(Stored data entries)
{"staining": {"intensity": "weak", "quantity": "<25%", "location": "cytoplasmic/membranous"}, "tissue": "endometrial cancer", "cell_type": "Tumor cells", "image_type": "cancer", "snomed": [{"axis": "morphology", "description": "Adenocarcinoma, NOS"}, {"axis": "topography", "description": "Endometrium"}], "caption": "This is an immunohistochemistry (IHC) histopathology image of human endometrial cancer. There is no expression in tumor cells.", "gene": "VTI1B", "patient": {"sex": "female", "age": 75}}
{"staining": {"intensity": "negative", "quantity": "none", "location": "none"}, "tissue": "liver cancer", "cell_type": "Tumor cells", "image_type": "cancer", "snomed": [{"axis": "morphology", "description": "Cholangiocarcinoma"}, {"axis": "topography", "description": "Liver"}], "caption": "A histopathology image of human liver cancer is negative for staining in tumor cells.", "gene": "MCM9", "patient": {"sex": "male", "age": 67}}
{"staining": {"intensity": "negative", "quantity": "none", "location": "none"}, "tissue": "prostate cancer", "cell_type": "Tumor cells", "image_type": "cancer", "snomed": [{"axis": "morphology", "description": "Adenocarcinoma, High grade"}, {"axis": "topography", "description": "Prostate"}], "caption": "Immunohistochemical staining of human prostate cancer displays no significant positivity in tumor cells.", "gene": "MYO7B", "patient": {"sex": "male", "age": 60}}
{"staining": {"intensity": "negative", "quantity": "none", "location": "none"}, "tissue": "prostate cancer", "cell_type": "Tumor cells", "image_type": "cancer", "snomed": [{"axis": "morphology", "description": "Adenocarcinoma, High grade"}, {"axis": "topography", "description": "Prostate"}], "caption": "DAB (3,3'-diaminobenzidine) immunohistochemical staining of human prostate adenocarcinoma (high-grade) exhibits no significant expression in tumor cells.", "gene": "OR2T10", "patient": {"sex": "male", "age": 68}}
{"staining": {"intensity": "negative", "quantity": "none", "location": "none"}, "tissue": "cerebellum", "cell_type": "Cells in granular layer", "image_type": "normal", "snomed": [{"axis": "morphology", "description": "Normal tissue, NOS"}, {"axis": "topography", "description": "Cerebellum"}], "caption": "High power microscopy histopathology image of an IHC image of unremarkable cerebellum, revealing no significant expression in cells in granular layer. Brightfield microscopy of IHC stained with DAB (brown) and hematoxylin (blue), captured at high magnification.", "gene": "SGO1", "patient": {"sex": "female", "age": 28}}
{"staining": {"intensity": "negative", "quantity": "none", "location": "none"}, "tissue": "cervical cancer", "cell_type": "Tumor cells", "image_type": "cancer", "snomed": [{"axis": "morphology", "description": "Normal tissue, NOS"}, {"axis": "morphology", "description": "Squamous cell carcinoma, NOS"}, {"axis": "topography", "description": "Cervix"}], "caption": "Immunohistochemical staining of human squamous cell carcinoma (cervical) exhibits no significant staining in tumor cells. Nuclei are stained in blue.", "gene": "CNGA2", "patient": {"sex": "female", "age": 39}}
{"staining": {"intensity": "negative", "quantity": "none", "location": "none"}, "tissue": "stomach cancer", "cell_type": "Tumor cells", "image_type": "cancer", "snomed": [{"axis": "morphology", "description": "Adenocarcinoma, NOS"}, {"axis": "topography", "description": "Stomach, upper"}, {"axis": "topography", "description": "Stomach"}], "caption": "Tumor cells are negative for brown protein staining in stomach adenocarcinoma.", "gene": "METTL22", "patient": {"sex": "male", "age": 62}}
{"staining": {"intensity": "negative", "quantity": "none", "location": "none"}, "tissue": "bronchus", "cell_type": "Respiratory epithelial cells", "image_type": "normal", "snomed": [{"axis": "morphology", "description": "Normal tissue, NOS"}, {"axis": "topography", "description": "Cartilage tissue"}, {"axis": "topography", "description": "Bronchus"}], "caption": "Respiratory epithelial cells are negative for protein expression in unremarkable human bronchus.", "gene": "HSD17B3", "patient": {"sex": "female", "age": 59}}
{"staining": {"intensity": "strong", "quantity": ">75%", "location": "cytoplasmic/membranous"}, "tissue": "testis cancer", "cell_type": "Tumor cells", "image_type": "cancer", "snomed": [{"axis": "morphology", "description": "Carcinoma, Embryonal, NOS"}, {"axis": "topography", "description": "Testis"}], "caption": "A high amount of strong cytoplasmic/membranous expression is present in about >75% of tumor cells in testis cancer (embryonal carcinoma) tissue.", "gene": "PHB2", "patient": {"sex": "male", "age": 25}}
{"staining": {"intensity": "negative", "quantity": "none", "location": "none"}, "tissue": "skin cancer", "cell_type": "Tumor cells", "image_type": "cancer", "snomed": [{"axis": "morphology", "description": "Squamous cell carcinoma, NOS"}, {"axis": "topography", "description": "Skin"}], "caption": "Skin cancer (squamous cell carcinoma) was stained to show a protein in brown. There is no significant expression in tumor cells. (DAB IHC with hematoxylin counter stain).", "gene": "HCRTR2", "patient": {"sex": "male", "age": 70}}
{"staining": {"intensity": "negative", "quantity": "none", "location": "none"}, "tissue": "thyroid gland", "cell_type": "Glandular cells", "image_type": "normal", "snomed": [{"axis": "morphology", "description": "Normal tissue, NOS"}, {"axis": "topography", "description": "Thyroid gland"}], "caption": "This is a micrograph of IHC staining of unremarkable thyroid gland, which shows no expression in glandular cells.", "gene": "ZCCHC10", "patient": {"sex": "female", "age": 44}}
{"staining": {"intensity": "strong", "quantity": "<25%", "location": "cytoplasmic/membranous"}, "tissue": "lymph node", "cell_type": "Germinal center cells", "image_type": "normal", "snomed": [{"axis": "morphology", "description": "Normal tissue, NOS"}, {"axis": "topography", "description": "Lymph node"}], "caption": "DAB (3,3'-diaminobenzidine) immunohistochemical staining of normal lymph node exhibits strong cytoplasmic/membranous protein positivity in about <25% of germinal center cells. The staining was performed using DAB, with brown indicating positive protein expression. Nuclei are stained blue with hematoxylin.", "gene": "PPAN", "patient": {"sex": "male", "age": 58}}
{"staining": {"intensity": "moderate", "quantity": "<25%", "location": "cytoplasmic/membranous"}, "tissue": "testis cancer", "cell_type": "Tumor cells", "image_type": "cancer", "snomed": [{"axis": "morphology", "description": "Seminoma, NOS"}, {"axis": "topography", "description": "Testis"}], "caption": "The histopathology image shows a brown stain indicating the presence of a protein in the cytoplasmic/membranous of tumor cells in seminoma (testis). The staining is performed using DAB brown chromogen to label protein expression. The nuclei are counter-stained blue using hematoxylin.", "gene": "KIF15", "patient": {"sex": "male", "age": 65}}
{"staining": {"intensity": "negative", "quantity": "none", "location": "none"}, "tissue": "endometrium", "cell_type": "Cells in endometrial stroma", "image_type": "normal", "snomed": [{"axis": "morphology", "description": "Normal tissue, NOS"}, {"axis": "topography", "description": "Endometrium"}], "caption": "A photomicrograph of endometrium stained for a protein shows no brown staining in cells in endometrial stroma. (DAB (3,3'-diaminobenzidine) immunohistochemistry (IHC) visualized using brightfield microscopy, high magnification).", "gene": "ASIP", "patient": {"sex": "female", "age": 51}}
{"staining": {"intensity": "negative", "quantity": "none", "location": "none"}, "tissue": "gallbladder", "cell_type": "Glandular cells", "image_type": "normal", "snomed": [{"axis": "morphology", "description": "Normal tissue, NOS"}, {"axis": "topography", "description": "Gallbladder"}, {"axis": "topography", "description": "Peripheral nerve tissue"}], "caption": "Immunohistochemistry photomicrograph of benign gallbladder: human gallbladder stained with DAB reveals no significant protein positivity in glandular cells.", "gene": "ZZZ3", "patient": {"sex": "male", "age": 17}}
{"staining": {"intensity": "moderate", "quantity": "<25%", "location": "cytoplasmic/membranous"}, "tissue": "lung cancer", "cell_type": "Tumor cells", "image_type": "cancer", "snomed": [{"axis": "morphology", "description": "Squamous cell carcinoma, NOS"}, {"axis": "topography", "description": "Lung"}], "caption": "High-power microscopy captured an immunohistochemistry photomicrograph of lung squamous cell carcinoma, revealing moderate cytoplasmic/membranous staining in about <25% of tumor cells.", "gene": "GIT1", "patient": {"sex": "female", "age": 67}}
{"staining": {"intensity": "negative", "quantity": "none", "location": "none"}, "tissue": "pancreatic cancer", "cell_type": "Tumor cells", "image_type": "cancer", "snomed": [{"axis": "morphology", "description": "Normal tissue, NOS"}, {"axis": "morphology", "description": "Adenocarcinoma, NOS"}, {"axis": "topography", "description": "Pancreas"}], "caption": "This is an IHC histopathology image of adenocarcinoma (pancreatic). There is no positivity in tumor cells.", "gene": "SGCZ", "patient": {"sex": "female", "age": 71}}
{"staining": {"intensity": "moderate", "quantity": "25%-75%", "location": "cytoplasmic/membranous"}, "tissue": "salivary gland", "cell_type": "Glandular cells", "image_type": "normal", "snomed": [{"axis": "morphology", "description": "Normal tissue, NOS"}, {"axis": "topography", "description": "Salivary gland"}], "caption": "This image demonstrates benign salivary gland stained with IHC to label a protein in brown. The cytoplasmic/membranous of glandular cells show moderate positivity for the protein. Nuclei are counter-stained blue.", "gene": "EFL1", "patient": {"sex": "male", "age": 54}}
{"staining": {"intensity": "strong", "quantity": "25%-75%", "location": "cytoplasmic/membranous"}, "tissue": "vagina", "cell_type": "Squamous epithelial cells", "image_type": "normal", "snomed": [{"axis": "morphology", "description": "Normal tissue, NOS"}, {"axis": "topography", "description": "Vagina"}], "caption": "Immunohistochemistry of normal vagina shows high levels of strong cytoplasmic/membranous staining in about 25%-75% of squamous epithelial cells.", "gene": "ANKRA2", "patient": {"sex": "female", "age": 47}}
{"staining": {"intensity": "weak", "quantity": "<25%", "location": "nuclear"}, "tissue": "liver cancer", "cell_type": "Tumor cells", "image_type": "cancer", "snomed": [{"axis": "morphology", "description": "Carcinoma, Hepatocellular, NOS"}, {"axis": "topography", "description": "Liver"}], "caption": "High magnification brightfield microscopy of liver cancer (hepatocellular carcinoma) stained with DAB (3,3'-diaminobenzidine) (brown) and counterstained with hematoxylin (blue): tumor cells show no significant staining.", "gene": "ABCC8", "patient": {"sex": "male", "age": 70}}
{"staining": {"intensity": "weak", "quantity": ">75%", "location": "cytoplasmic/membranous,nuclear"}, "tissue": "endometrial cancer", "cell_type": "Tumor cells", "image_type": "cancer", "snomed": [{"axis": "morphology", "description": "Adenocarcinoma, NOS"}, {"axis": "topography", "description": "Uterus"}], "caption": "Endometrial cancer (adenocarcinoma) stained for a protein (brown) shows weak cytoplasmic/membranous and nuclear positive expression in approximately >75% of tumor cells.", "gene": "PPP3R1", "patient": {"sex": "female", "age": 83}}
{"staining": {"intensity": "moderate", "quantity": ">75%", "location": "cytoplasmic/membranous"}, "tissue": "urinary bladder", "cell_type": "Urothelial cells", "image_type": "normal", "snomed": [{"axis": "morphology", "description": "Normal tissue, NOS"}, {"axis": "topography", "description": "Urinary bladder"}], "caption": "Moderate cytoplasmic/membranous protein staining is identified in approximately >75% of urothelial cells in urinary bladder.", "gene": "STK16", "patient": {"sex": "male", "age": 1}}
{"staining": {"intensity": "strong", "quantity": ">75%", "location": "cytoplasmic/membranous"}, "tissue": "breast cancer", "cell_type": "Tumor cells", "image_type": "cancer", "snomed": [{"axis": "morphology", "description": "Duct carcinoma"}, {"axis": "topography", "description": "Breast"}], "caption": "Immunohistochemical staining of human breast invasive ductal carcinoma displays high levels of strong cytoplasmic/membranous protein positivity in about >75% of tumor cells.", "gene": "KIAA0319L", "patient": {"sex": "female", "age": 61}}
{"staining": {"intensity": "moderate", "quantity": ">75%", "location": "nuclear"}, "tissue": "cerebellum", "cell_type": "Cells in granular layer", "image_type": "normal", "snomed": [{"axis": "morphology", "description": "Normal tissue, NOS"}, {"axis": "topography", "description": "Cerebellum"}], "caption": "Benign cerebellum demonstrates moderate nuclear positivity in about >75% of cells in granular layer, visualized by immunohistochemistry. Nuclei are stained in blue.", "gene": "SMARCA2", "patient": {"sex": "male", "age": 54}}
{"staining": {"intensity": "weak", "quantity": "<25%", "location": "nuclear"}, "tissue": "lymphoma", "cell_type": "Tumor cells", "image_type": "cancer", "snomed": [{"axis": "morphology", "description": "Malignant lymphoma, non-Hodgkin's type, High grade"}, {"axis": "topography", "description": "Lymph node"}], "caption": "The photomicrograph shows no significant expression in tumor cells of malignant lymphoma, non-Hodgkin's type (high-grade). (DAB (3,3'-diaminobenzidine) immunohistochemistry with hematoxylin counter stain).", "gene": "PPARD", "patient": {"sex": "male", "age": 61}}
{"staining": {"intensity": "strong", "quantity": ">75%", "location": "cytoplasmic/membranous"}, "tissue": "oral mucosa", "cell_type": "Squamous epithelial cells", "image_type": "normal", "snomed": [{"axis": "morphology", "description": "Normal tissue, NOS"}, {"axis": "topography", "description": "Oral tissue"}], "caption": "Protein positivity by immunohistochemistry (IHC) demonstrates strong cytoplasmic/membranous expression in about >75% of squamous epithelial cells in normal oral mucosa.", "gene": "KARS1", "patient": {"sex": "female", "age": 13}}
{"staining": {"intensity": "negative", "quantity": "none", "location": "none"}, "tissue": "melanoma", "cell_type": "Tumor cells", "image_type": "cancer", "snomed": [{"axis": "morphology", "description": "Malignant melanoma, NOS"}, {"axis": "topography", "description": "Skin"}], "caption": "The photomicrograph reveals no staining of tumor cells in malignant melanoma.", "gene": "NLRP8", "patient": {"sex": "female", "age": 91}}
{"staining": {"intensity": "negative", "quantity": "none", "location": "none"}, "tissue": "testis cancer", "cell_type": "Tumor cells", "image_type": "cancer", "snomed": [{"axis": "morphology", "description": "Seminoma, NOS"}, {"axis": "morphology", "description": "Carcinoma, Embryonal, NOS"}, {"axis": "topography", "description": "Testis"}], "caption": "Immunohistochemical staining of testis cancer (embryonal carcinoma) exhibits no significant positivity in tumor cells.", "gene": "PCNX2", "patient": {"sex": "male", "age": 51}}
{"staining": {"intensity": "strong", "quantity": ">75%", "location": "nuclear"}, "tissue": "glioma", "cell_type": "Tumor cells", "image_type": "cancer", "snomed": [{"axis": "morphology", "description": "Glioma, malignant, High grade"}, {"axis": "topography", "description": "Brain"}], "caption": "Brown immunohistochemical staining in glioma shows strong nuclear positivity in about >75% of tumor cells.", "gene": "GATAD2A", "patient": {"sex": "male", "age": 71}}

ACTION ITEM:
Copy out the lines above word for word, stopping after the line containing "human prostate cancer".

SOLVED PROBLEM:
{"staining": {"intensity": "weak", "quantity": "<25%", "location": "cytoplasmic/membranous"}, "tissue": "endometrial cancer", "cell_type": "Tumor cells", "image_type": "cancer", "snomed": [{"axis": "morphology", "description": "Adenocarcinoma, NOS"}, {"axis": "topography", "description": "Endometrium"}], "caption": "This is an immunohistochemistry (IHC) histopathology image of human endometrial cancer. There is no expression in tumor cells.", "gene": "VTI1B", "patient": {"sex": "female", "age": 75}}
{"staining": {"intensity": "negative", "quantity": "none", "location": "none"}, "tissue": "liver cancer", "cell_type": "Tumor cells", "image_type": "cancer", "snomed": [{"axis": "morphology", "description": "Cholangiocarcinoma"}, {"axis": "topography", "description": "Liver"}], "caption": "A histopathology image of human liver cancer is negative for staining in tumor cells.", "gene": "MCM9", "patient": {"sex": "male", "age": 67}}
{"staining": {"intensity": "negative", "quantity": "none", "location": "none"}, "tissue": "prostate cancer", "cell_type": "Tumor cells", "image_type": "cancer", "snomed": [{"axis": "morphology", "description": "Adenocarcinoma, High grade"}, {"axis": "topography", "description": "Prostate"}], "caption": "Immunohistochemical staining of human prostate cancer displays no significant positivity in tumor cells.", "gene": "MYO7B", "patient": {"sex": "male", "age": 60}}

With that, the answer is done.